Laut Daten von Transparencia Activa sind 2.590 Bedienstete aus 40 Untersekretariaten —ohne Dienste— und der Präsidentschaft allein in der Metropolregion für Telearbeit eingetragen. Inklusive anderer Regionen steigt die Zahl auf 3.622 autorisierte Mitarbeiter. Darüber hinaus überschreiten sechs zentrale Einrichtungen 20 % ihres Personals in diesem Modus, alle genehmigt von der Haushaltsdirektion (Dipres).
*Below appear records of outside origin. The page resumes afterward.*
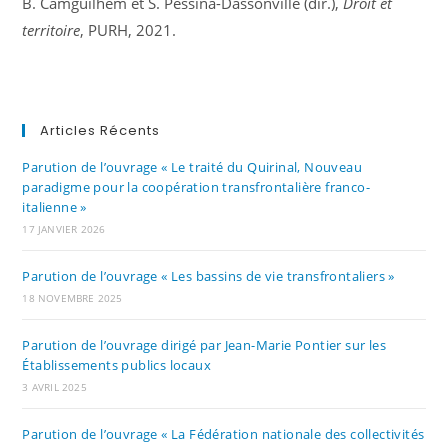
B. Camguilhem et S. Pessina-Dassonville (dir.),
Droit et
territoire
, PURH, 2021.
Articles Récents
Parution de l’ouvrage « Le traité du Quirinal, Nouveau
paradigme pour la coopération transfrontalière franco-
italienne »
17 JANVIER 2026
Parution de l’ouvrage « Les bassins de vie transfrontaliers »
18 NOVEMBRE 2025
Parution de l’ouvrage dirigé par Jean-Marie Pontier sur les
Établissements publics locaux
3 AVRIL 2025
Parution de l’ouvrage « La Fédération nationale des collectivités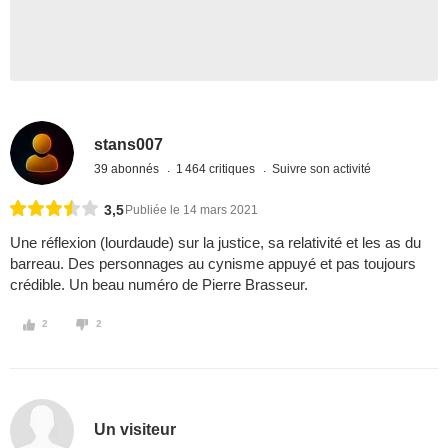
stans007
39 abonnés
1 464 critiques
Suivre son activité
3,5
Publiée le 14 mars 2021
Une réflexion (lourdaude) sur la justice, sa relativité et les as du
barreau. Des personnages au cynisme appuyé et pas toujours
crédible. Un beau numéro de Pierre Brasseur.
2
2
Un visiteur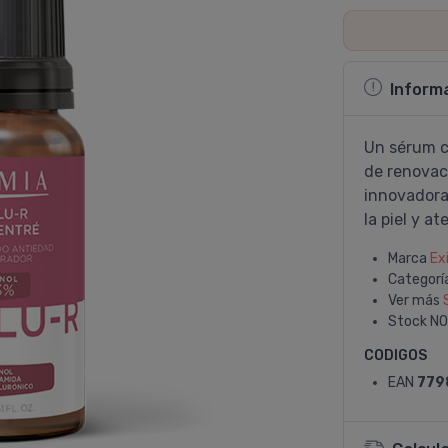
Inform
Un sérum c
de renovaci
innovadora
la piel y a
Marca
Ex
Categorí
Ver más
Stock
NO
CODIGOS
EAN
779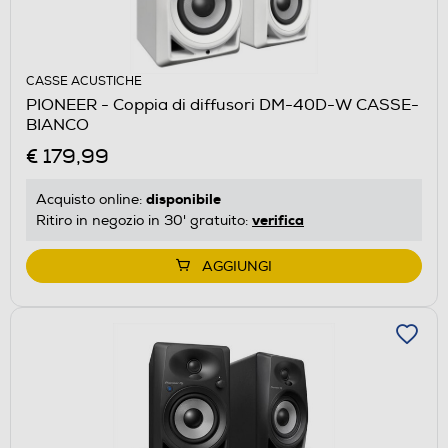
CASSE ACUSTICHE
PIONEER - Coppia di diffusori DM-40D-W CASSE-
BIANCO
€ 179,99
disponibile
Acquisto online:
verifica
Ritiro in negozio in 30' gratuito:
AGGIUNGI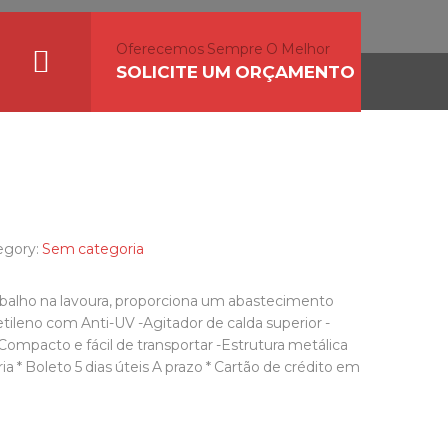
Oferecemos Sempre O Melhor
SOLICITE UM ORÇAMENTO
egory:
Sem categoria
rabalho na lavoura, proporciona um abastecimento
tileno com Anti-UV -Agitador de calda superior -
Compacto e fácil de transportar -Estrutura metálica
 * Boleto 5 dias úteis A prazo * Cartão de crédito em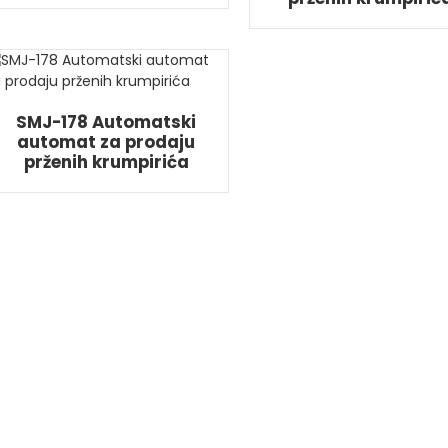
SMJ-178 Automatski
automat za prodaju
prženih krumpirića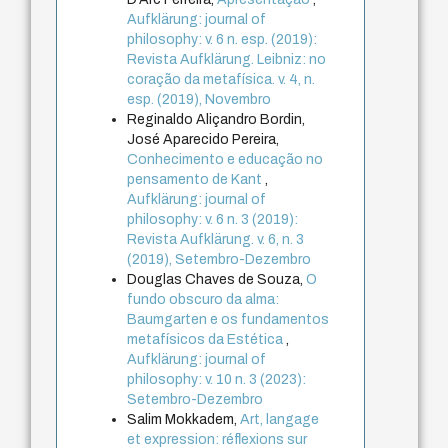
Aufklärung: journal of
philosophy: v. 6 n. esp. (2019):
Revista Aufklärung. Leibniz: no
coração da metafísica. v. 4, n.
esp. (2019), Novembro
Reginaldo Aliçandro Bordin,
José Aparecido Pereira,
Conhecimento e educação no
pensamento de Kant
,
Aufklärung: journal of
philosophy: v. 6 n. 3 (2019):
Revista Aufklärung. v. 6, n. 3
(2019), Setembro-Dezembro
Douglas Chaves de Souza,
O
fundo obscuro da alma:
Baumgarten e os fundamentos
metafísicos da Estética
,
Aufklärung: journal of
philosophy: v. 10 n. 3 (2023):
Setembro-Dezembro
Salim Mokkadem,
Art, langage
et expression: réflexions sur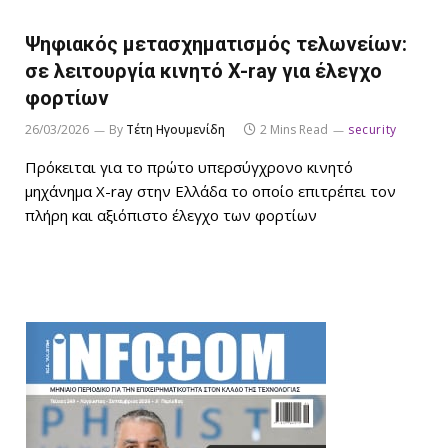
Ψηφιακός μετασχηματισμός τελωνείων:
σε λειτουργία κινητό X-ray για έλεγχο
φορτίων
26/03/2026
By
Τέτη Ηγουμενίδη
2 Mins Read
security
Πρόκειται για το πρώτο υπερσύγχρονο κινητό
μηχάνημα Χ-ray στην Ελλάδα το οποίο επιτρέπει τον
πλήρη και αξιόπιστο έλεγχο των φορτίων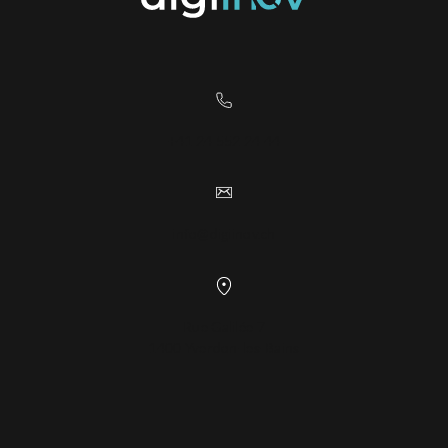
+41 24 552 24 44
info@digiinov.ch
Rue Galilée 7
1400 Yverdon-les-Bains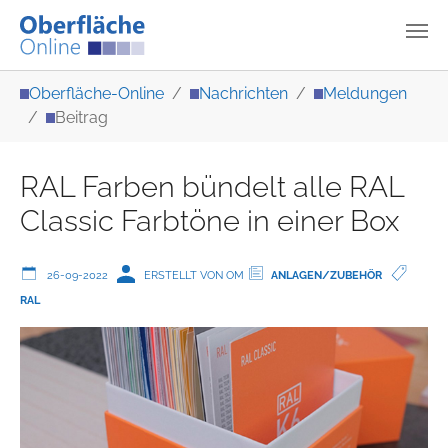
Zum Hauptinhalt springen
Sie sind hier:
Oberfläche-Online
Nachrichten
Meldungen
Beitrag
RAL Farben bündelt alle RAL
Classic Farbtöne in einer Box
26-09-2022
ERSTELLT VON OM
ANLAGEN/ZUBEHÖR
RAL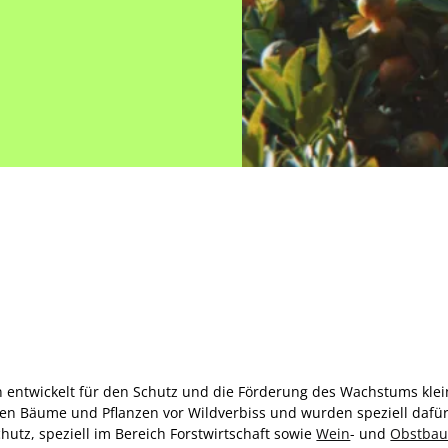
ntwickelt für den Schutz und die Förderung des Wachstums klein
n Bäume und Pflanzen vor Wildverbiss und wurden speziell dafür 
utz, speziell im Bereich Forstwirtschaft sowie
Wein
- und
Obstba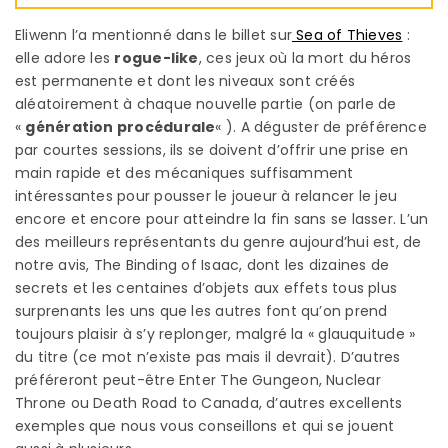
Eliwenn l’a mentionné dans le billet sur
Sea of Thieves
:
elle adore les
rogue-like
, ces jeux où la mort du héros
est permanente et dont les niveaux sont créés
aléatoirement à chaque nouvelle partie (on parle de
«
génération procédurale
« ). A déguster de préférence
par courtes sessions, ils se doivent d’offrir une prise en
main rapide et des mécaniques suffisamment
intéressantes pour pousser le joueur à relancer le jeu
encore et encore pour atteindre la fin sans se lasser. L’un
des meilleurs représentants du genre aujourd’hui est, de
notre avis, The Binding of Isaac, dont les dizaines de
secrets et les centaines d’objets aux effets tous plus
surprenants les uns que les autres font qu’on prend
toujours plaisir à s’y replonger, malgré la « glauquitude »
du titre (ce mot n’existe pas mais il devrait). D’autres
préféreront peut-être Enter The Gungeon, Nuclear
Throne ou Death Road to Canada, d’autres excellents
exemples que nous vous conseillons et qui se jouent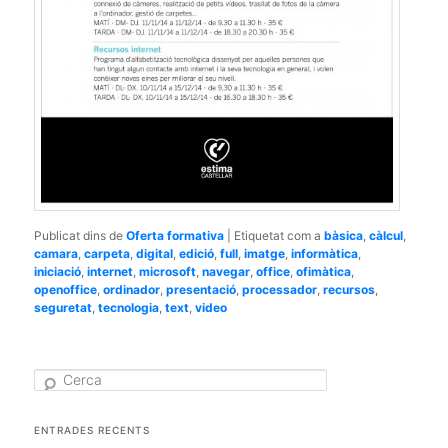
Publicat dins de
Oferta formativa
|
Etiquetat com a
bàsica
,
càlcul
,
camara
,
carpeta
,
digital
,
edició
,
full
,
imatge
,
informàtica
,
iniciació
,
internet
,
microsoft
,
navegar
,
office
,
ofimàtica
,
openoffice
,
ordinador
,
presentació
,
processador
,
recursos
,
seguretat
,
tecnologia
,
text
,
video
C
e
r
c
ENTRADES RECENTS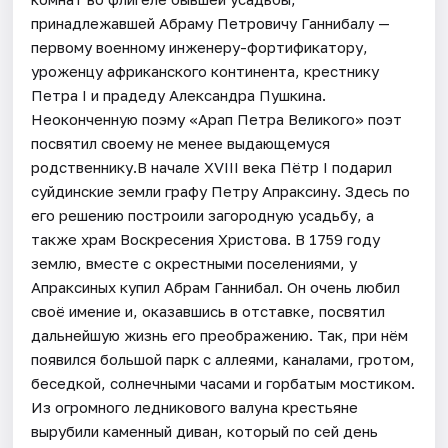
принадлежавшей Абраму Петровичу Ганнибалу —
первому военному инженеру-фортификатору,
уроженцу африканского континента, крестнику
Петра I и прадеду Александра Пушкина.
Неоконченную поэму «Арап Петра Великого» поэт
посвятил своему не менее выдающемуся
родственнику.В начале XVIII века Пётр I подарил
суйдинские земли графу Петру Апраксину. Здесь по
его решению построили загородную усадьбу, а
также храм Воскресения Христова. В 1759 году
землю, вместе с окрестными поселениями, у
Апраксиных купил Абрам Ганнибал. Он очень любил
своё имение и, оказавшись в отставке, посвятил
дальнейшую жизнь его преображению. Так, при нём
появился большой парк с аллеями, каналами, гротом,
беседкой, солнечными часами и горбатым мостиком.
Из огромного ледникового валуна крестьяне
вырубили каменный диван, который по сей день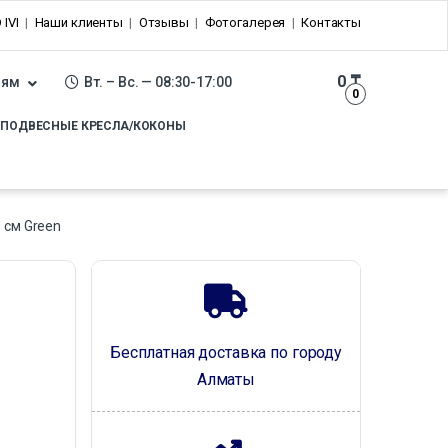
 IVI
Наши клиенты
Отзывы
Фотогалерея
Контакты
0
₸
лям
Вт. – Вс. — 08:30-17:00
0
ПОДВЕСНЫЕ КРЕСЛА/КОКОНЫ
 см Green
Бесплатная доставка по городу
Алматы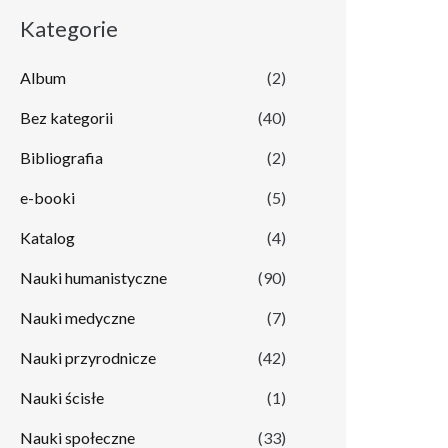
Kategorie
Album
(2)
Bez kategorii
(40)
Bibliografia
(2)
e-booki
(5)
Katalog
(4)
Nauki humanistyczne
(90)
Nauki medyczne
(7)
Nauki przyrodnicze
(42)
Nauki ścisłe
(1)
Nauki społeczne
(33)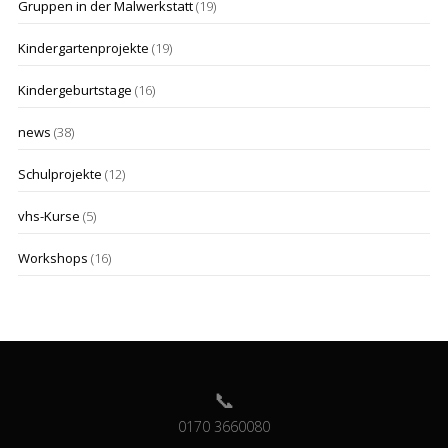
Gruppen in der Malwerkstatt
(19)
Kindergartenprojekte
(19)
Kindergeburtstage
(16)
news
(38)
Schulprojekte
(12)
vhs-Kurse
(5)
Workshops
(16)
0170 3660080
Die Abgeordneten erkennen an, dass das geltende Recht Telearbeit unter bestimmten Bedingungen erlaubt, äußern jedoch Zweifel an ihren Auswirkungen auf die Effizienz. „Es ist essenziell zu prüfen, ob diese erteilten Genehmigungen weiterhin ordnungsgemäß begründet sind und ob die gesetzlichen Kriterien eingehalten werden“, hieß es in ihrem Antrag. Die Opposition will sicherstellen, dass die Verwaltung angemessene Aufsicht führt und das Gesetz für den öffentlichen Sektor einhält.
Dieser Antrag unterstreicht Spannungen in der Regierungsverwaltung, wo Telearbeit trotz postpandemischer Regeln, die ihren übermäßigen Einsatz einschränken, fortbesteht.